I can grasp how their sole purpose of having an oversized window likewise is probably so that I won’t have to have the lights flicked around noon due to the sufficient natural sunlight radiated through to here; therefore, we’ll ultimately be more energy efficient. Despite the green movement thing their family lives by, I’d personally rather have a more ‘enclosed’ and ‘private’ space for a room. “Isla, come meet Daphne and Delphine. They’d just gotten home!” Dad hollers from the other side of my bedroom door, knocking subtly on the wood. Daphne and Delphine? They must be the twins. I’m not very jovial about meeting people in general but having acknowledged the fact that they’re just about my age, instills a bit of interest in me.
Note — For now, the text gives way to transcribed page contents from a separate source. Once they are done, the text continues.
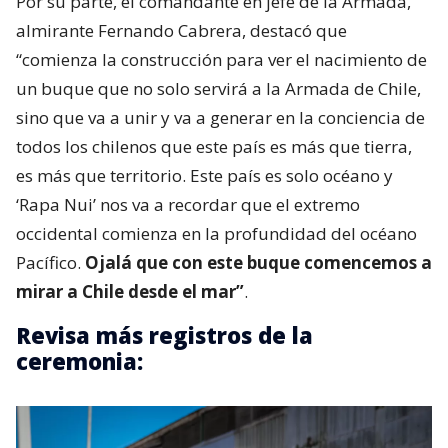
Por su parte, el comandante en jefe de la Armada,
almirante Fernando Cabrera, destacó que
“comienza la construcción para ver el nacimiento de
un buque que no solo servirá a la Armada de Chile,
sino que va a unir y va a generar en la conciencia de
todos los chilenos que este país es más que tierra,
es más que territorio. Este país es solo océano y
‘Rapa Nui’ nos va a recordar que el extremo
occidental comienza en la profundidad del océano
Pacífico.
Ojalá que con este buque comencemos a
mirar a Chile desde el mar”
.
Revisa más registros de la
ceremonia:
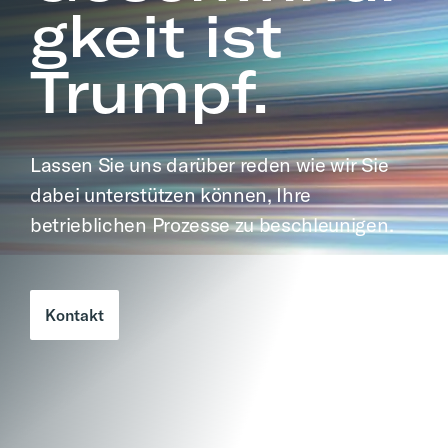
gkeit ist
Trumpf.
Lassen Sie uns darüber reden wie wir Sie
dabei unterstützen können, Ihre
betrieblichen Prozesse zu beschleunigen.
Kontakt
“Give me a minute!” I reply; observing his harsh footsteps as they gradually diminish. I quickly disrobe, flinging away the iron stinking attire I had clinging on me. You see, I’m not the tidiest or most orderly person in the world—but I do look forth to being that. Just as soon as merely my undergarments remain, I realize that I hadn’t prepared a fitting ensemble to alter into. I sigh as I spin backwards and haul my arms down to fish through the pool of clothing contained in each stuffed bag. A floral and thoroughly mottled dress that hangs a tad inferior to my knees seems just about suiting for the occasion, and thus I single that one out. Right then, I hear an almost inaudible thud from across of me.
I tilt my head up slightly only to find out that our perverted young man of a neighbor has been intently ogling me as I undressed, from the room in the building across. He seems to have taken notice how I realized what he was doing, yet he persists to stare at me through the lenses of his handy binoculars like an idiot. For a split second, he gazes up from his binoculars to link eyes with me and give me a ‘thumbs up’. I glare at him with menace as I march towards the window lividly. I stand before the big ass piece of glass, still in mere undergarments and whip up both my middle fingers to form a cross; letting him know how much of a pest he’s being using my two favorite fingers. Then I draw the blinds in and start assembling pieces of clothing on myself in an all-casual mood, as if nothing’s happened in prior.
Perhaps if I weren’t in the circumstance I’m in, I would’ve been more protective over my modesty and be thoroughly flushed with utter humiliation if any grown male specie were to see me in just underwear. But with the dominance of pessimistic ideas revolving around my head and more troubling issues to contemplate to myself at the moment, I barely give a fuck.